Ternyata bukan hal mudah bagi kami orang desa untuk menyusuri jalan kota Jogja. Nyatanya, kami 2x nyasar dan harus berbalik arah. Entahlah karena malam yang membuat jalan tak begitu jelas atau dasarnya yang udik dengan jalan raya. (Hahahahaha, kayaknya gak separah itu juga sih).

Kami pun janjian bertemu dengan Brino di depan Pasar Klitikhan. Setelah cukup lama menunggu, Brino dengan style hitamnya pun datang. Dia memimpin perjalanan, karena saat itu kita berada di kawasan kekuasaannya. Wirobrajan!

Sampailah pada rumah yang dituju. Aspal yang masih basah akibat hujan tadi sore membuat kami berjalan lebih pelan. Tenda pun masih berdiri di sepanjang gang. Satu per satu dari kami masuk dan bersalaman dengan orangtua Montana. Sedikit basa-basi dan Montana pun keluar. Menyeramkan! Gaya kucel baru bangun tidur.

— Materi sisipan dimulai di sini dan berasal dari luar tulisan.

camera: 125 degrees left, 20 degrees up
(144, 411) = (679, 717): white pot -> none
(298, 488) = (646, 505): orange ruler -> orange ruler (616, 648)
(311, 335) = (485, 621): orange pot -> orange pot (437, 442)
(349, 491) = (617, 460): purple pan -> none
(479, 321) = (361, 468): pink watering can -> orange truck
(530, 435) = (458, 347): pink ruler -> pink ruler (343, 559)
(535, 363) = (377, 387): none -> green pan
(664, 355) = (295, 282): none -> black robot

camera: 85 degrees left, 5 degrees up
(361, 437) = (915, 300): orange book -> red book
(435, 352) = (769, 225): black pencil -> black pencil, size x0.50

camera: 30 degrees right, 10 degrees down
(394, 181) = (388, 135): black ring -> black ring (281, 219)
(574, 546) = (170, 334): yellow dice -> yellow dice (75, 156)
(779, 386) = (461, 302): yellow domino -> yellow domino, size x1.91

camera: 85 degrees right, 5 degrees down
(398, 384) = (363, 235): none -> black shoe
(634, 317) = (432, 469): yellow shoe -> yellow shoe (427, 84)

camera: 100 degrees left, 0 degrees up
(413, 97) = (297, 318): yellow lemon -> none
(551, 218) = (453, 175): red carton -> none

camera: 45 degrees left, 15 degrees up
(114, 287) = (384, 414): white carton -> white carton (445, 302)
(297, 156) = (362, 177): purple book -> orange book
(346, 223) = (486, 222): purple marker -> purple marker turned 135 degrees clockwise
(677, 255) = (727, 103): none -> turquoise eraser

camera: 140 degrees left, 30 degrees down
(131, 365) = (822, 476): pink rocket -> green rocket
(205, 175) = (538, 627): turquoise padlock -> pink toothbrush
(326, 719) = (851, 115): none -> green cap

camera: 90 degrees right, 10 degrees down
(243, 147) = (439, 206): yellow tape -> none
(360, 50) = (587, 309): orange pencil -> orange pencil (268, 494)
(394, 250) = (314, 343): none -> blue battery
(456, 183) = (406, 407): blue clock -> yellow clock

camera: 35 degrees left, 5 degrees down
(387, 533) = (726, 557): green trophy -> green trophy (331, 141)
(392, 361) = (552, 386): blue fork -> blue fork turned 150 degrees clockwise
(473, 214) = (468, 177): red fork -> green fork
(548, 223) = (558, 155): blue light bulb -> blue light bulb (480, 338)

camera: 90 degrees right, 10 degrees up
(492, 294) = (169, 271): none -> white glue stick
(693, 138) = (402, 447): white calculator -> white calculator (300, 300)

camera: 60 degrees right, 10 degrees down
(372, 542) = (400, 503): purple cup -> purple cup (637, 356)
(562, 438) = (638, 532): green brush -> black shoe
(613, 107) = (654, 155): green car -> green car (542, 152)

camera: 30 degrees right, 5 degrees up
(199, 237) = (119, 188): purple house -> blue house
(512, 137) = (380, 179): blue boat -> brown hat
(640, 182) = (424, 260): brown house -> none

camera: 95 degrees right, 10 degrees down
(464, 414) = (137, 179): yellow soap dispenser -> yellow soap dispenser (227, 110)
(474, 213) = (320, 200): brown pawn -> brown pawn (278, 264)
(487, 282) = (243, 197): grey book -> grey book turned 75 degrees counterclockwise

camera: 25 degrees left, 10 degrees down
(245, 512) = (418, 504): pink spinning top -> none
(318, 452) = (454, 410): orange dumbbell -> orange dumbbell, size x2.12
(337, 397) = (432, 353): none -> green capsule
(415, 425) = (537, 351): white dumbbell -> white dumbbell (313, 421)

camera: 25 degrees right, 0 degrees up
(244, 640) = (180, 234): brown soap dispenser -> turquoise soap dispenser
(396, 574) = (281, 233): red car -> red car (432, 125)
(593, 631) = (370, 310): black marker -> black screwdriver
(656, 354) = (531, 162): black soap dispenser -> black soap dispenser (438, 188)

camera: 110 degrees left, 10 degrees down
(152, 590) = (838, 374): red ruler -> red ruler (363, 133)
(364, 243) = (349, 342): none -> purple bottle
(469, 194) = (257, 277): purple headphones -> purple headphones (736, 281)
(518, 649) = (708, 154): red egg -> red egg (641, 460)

Kemudian kami pindah ke depan teras. Sepertinya di luar lebih nyaman untuk berbincang. Berhubung kami datang saat maghrib dan menjelang acara yasinan, suasana di sana mulai ramai. Tetangga mulai datang membawa doa. Kursi-kursi pun disipakan lagi. Di sinilah deklarasi jenis kelamin Brino dipertaruhkan!

Posisi
Montana-Kuncoro-Brino, Yuni-Ajeng-Sasy. (saling berhadapan)

Kronoligi Kejadian
Tamu-tamu yang datang pertama adalah kakek-kakek. Sudah menjadi tradisi, kami saling bersalaman tetapi tidak semua. Sesuai ajaran agama yang saya anut (Islam), di antara pria dan wanita tidak boleh saling bersentuhan sebelum menjadi muhrim. Jadi, saya, Yuni, dan Sasy pun dilewati begitu saja. Namun, keganjilan terjadi pada saat tangan akan menghampiri Brino. Tangan kakek itu maju dan mundur, seakan ragu untuk berjabat. Brino pun tampak bingung dengan sikap Si Kakek. Mungkin karena malam, atau penglihatan orang lanjut yang mulai kabur, atau karena rupanya Brino yang memang cukup meragukan untuk dikatakan sebagai wanita. Belum lagi dia duduk sederet dengan laki-laki. Karena Si Kakek terlalu lama mengambil keputusan, langsung saja Brino menyaut tangan kakek dan menjabatnya. Sentak saja kakek itu kaget dan dengan cepat mengirim respon bahwa Brino adalah perempuan!
"Eh, terlanjur!" begitu ungkap kakek dan berlalu ke dalam rumah.
"Eh, dudu lanang to." sambung kakek yang di belakang dan kemudian semua kakek melalukan Brino.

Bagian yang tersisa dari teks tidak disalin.